(Page-level text extractions)
------------------------------------------------------------

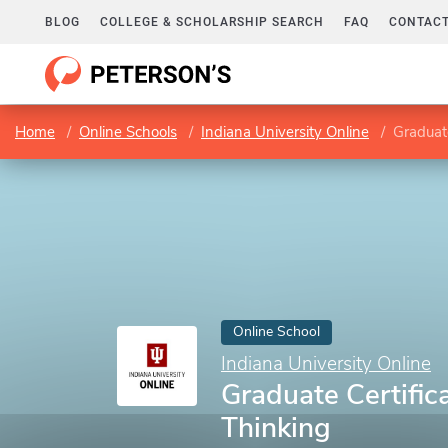
BLOG
COLLEGE & SCHOLARSHIP SEARCH
FAQ
CONTACT
Home
Online Schools
Indiana University Online
Graduate
Online School
Indiana University Online
Graduate Certific
Thinking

------------------------------------------------------------

§ TO DO
Can you turn the text from every item into a numbered list, one entry per line and no blank lines? Leave the pictures out of your answer.

§ REPLY TO THE TASK
1. BLOG
2. COLLEGE & SCHOLARSHIP SEARCH
3. FAQ
4. CONTACT
5. Home
6. Online Schools
7. Indiana University Online
8. Graduate
9. Online School
10. Indiana University Online
11. Graduate Certific
12. Thinking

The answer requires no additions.